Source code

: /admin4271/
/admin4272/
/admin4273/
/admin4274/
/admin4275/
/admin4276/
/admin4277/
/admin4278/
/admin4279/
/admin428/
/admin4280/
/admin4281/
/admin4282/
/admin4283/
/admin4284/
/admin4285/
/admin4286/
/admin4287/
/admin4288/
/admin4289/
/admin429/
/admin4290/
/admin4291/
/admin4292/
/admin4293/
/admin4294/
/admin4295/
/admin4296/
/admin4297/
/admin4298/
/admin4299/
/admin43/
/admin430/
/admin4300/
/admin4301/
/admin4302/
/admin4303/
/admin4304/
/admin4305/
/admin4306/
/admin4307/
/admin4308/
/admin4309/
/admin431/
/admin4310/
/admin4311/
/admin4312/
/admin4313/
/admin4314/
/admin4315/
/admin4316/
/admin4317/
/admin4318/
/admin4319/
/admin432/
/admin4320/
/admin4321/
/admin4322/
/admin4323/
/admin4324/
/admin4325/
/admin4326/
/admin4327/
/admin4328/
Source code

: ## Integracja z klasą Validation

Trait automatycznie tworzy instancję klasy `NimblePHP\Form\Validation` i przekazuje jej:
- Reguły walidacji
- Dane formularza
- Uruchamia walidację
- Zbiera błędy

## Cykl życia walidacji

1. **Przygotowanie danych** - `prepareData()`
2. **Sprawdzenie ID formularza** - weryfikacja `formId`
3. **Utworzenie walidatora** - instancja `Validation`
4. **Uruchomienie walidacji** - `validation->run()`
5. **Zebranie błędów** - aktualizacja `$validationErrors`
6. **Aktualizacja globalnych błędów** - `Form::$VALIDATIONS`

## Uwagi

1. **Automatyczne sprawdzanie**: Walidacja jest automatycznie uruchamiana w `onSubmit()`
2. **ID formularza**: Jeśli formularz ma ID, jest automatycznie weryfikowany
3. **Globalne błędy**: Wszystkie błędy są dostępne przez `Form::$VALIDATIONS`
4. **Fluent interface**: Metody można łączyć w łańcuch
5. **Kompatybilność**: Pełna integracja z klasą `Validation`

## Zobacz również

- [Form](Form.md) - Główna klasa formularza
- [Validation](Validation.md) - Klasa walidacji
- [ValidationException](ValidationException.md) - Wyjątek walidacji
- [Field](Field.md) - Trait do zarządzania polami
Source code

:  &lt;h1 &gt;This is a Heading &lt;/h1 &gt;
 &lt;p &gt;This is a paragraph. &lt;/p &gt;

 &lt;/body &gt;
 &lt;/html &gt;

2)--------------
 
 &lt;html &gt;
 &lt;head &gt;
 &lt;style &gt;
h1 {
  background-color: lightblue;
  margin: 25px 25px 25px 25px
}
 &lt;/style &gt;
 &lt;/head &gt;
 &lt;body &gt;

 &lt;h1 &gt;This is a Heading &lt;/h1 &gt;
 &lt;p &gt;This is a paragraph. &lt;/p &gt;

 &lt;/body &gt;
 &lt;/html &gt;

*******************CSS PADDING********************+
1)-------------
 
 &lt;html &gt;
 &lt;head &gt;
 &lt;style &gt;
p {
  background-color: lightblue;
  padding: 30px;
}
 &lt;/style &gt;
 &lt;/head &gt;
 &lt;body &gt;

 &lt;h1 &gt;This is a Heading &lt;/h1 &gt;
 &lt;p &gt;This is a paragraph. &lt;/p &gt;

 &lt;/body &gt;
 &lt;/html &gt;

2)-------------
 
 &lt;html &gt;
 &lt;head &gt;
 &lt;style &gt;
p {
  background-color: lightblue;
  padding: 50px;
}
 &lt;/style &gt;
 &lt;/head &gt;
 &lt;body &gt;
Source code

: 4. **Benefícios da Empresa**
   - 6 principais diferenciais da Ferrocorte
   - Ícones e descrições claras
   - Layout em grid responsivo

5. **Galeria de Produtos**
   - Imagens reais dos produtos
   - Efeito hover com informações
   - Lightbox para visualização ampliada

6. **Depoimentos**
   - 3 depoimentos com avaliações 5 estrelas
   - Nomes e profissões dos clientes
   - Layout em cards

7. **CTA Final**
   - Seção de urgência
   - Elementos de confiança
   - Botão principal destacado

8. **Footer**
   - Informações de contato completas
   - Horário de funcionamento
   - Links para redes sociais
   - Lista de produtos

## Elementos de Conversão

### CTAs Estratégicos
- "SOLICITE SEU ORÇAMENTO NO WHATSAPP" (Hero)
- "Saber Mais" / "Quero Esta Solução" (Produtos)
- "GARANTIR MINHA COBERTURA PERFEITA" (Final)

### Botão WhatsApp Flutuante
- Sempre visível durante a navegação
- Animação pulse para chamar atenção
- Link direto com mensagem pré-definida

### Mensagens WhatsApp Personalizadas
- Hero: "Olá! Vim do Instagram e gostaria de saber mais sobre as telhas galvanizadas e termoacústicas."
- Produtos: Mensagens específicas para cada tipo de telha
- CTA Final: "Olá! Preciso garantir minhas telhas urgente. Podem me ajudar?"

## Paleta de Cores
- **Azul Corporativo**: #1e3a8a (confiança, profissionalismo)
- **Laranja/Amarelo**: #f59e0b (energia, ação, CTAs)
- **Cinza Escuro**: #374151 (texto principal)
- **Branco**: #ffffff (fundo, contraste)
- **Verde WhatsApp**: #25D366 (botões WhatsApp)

━━━━━━━━━━

Task to complete: Put every nonblank line of the entries above into a Markdown table with the columns Row and Line text, numbering the rows in order.

Output of the task:
| Row | Line text |
|---|---|
| 1 | Source code |
| 2 | : /admin4271/ |
| 3 | /admin4272/ |
| 4 | /admin4273/ |
| 5 | /admin4274/ |
| 6 | /admin4275/ |
| 7 | /admin4276/ |
| 8 | /admin4277/ |
| 9 | /admin4278/ |
| 10 | /admin4279/ |
| 11 | /admin428/ |
| 12 | /admin4280/ |
| 13 | /admin4281/ |
| 14 | /admin4282/ |
| 15 | /admin4283/ |
| 16 | /admin4284/ |
| 17 | /admin4285/ |
| 18 | /admin4286/ |
| 19 | /admin4287/ |
| 20 | /admin4288/ |
| 21 | /admin4289/ |
| 22 | /admin429/ |
| 23 | /admin4290/ |
| 24 | /admin4291/ |
| 25 | /admin4292/ |
| 26 | /admin4293/ |
| 27 | /admin4294/ |
| 28 | /admin4295/ |
| 29 | /admin4296/ |
| 30 | /admin4297/ |
| 31 | /admin4298/ |
| 32 | /admin4299/ |
| 33 | /admin43/ |
| 34 | /admin430/ |
| 35 | /admin4300/ |
| 36 | /admin4301/ |
| 37 | /admin4302/ |
| 38 | /admin4303/ |
| 39 | /admin4304/ |
| 40 | /admin4305/ |
| 41 | /admin4306/ |
| 42 | /admin4307/ |
| 43 | /admin4308/ |
| 44 | /admin4309/ |
| 45 | /admin431/ |
| 46 | /admin4310/ |
| 47 | /admin4311/ |
| 48 | /admin4312/ |
| 49 | /admin4313/ |
| 50 | /admin4314/ |
| 51 | /admin4315/ |
| 52 | /admin4316/ |
| 53 | /admin4317/ |
| 54 | /admin4318/ |
| 55 | /admin4319/ |
| 56 | /admin432/ |
| 57 | /admin4320/ |
| 58 | /admin4321/ |
| 59 | /admin4322/ |
| 60 | /admin4323/ |
| 61 | /admin4324/ |
| 62 | /admin4325/ |
| 63 | /admin4326/ |
| 64 | /admin4327/ |
| 65 | /admin4328/ |
| 66 | Source code |
| 67 | : ## Integracja z klasą Validation |
| 68 | Trait automatycznie tworzy instancję klasy `NimblePHP\Form\Validation` i przekazuje jej: |
| 69 | - Reguły walidacji |
| 70 | - Dane formularza |
| 71 | - Uruchamia walidację |
| 72 | - Zbiera błędy |
| 73 | ## Cykl życia walidacji |
| 74 | 1. **Przygotowanie danych** - `prepareData()` |
| 75 | 2. **Sprawdzenie ID formularza** - weryfikacja `formId` |
| 76 | 3. **Utworzenie walidatora** - instancja `Validation` |
| 77 | 4. **Uruchomienie walidacji** - `validation->run()` |
| 78 | 5. **Zebranie błędów** - aktualizacja `$validationErrors` |
| 79 | 6. **Aktualizacja globalnych błędów** - `Form::$VALIDATIONS` |
| 80 | ## Uwagi |
| 81 | 1. **Automatyczne sprawdzanie**: Walidacja jest automatycznie uruchamiana w `onSubmit()` |
| 82 | 2. **ID formularza**: Jeśli formularz ma ID, jest automatycznie weryfikowany |
| 83 | 3. **Globalne błędy**: Wszystkie błędy są dostępne przez `Form::$VALIDATIONS` |
| 84 | 4. **Fluent interface**: Metody można łączyć w łańcuch |
| 85 | 5. **Kompatybilność**: Pełna integracja z klasą `Validation` |
| 86 | ## Zobacz również |
| 87 | - [Form](Form.md) - Główna klasa formularza |
| 88 | - [Validation](Validation.md) - Klasa walidacji |
| 89 | - [ValidationException](ValidationException.md) - Wyjątek walidacji |
| 90 | - [Field](Field.md) - Trait do zarządzania polami |
| 91 | Source code |
| 92 | :  &lt;h1 &gt;This is a Heading &lt;/h1 &gt; |
| 93 |  &lt;p &gt;This is a paragraph. &lt;/p &gt; |
| 94 |  &lt;/body &gt; |
| 95 |  &lt;/html &gt; |
| 96 | 2)-------------- |
| 97 |  &lt;html &gt; |
| 98 |  &lt;head &gt; |
| 99 |  &lt;style &gt; |
| 100 | h1 { |
| 101 |   background-color: lightblue; |
| 102 |   margin: 25px 25px 25px 25px |
| 103 | } |
| 104 |  &lt;/style &gt; |
| 105 |  &lt;/head &gt; |
| 106 |  &lt;body &gt; |
| 107 |  &lt;h1 &gt;This is a Heading &lt;/h1 &gt; |
| 108 |  &lt;p &gt;This is a paragraph. &lt;/p &gt; |
| 109 |  &lt;/body &gt; |
| 110 |  &lt;/html &gt; |
| 111 | *******************CSS PADDING********************+ |
| 112 | 1)------------- |
| 113 |  &lt;html &gt; |
| 114 |  &lt;head &gt; |
| 115 |  &lt;style &gt; |
| 116 | p { |
| 117 |   background-color: lightblue; |
| 118 |   padding: 30px; |
| 119 | } |
| 120 |  &lt;/style &gt; |
| 121 |  &lt;/head &gt; |
| 122 |  &lt;body &gt; |
| 123 |  &lt;h1 &gt;This is a Heading &lt;/h1 &gt; |
| 124 |  &lt;p &gt;This is a paragraph. &lt;/p &gt; |
| 125 |  &lt;/body &gt; |
| 126 |  &lt;/html &gt; |
| 127 | 2)------------- |
| 128 |  &lt;html &gt; |
| 129 |  &lt;head &gt; |
| 130 |  &lt;style &gt; |
| 131 | p { |
| 132 |   background-color: lightblue; |
| 133 |   padding: 50px; |
| 134 | } |
| 135 |  &lt;/style &gt; |
| 136 |  &lt;/head &gt; |
| 137 |  &lt;body &gt; |
| 138 | Source code |
| 139 | : 4. **Benefícios da Empresa** |
| 140 |    - 6 principais diferenciais da Ferrocorte |
| 141 |    - Ícones e descrições claras |
| 142 |    - Layout em grid responsivo |
| 143 | 5. **Galeria de Produtos** |
| 144 |    - Imagens reais dos produtos |
| 145 |    - Efeito hover com informações |
| 146 |    - Lightbox para visualização ampliada |
| 147 | 6. **Depoimentos** |
| 148 |    - 3 depoimentos com avaliações 5 estrelas |
| 149 |    - Nomes e profissões dos clientes |
| 150 |    - Layout em cards |
| 151 | 7. **CTA Final** |
| 152 |    - Seção de urgência |
| 153 |    - Elementos de confiança |
| 154 |    - Botão principal destacado |
| 155 | 8. **Footer** |
| 156 |    - Informações de contato completas |
| 157 |    - Horário de funcionamento |
| 158 |    - Links para redes sociais |
| 159 |    - Lista de produtos |
| 160 | ## Elementos de Conversão |
| 161 | ### CTAs Estratégicos |
| 162 | - "SOLICITE SEU ORÇAMENTO NO WHATSAPP" (Hero) |
| 163 | - "Saber Mais" / "Quero Esta Solução" (Produtos) |
| 164 | - "GARANTIR MINHA COBERTURA PERFEITA" (Final) |
| 165 | ### Botão WhatsApp Flutuante |
| 166 | - Sempre visível durante a navegação |
| 167 | - Animação pulse para chamar atenção |
| 168 | - Link direto com mensagem pré-definida |
| 169 | ### Mensagens WhatsApp Personalizadas |
| 170 | - Hero: "Olá! Vim do Instagram e gostaria de saber mais sobre as telhas galvanizadas e termoacústicas." |
| 171 | - Produtos: Mensagens específicas para cada tipo de telha |
| 172 | - CTA Final: "Olá! Preciso garantir minhas telhas urgente. Podem me ajudar?" |
| 173 | ## Paleta de Cores |
| 174 | - **Azul Corporativo**: #1e3a8a (confiança, profissionalismo) |
| 175 | - **Laranja/Amarelo**: #f59e0b (energia, ação, CTAs) |
| 176 | - **Cinza Escuro**: #374151 (texto principal) |
| 177 | - **Branco**: #ffffff (fundo, contraste) |
| 178 | - **Verde WhatsApp**: #25D366 (botões WhatsApp) |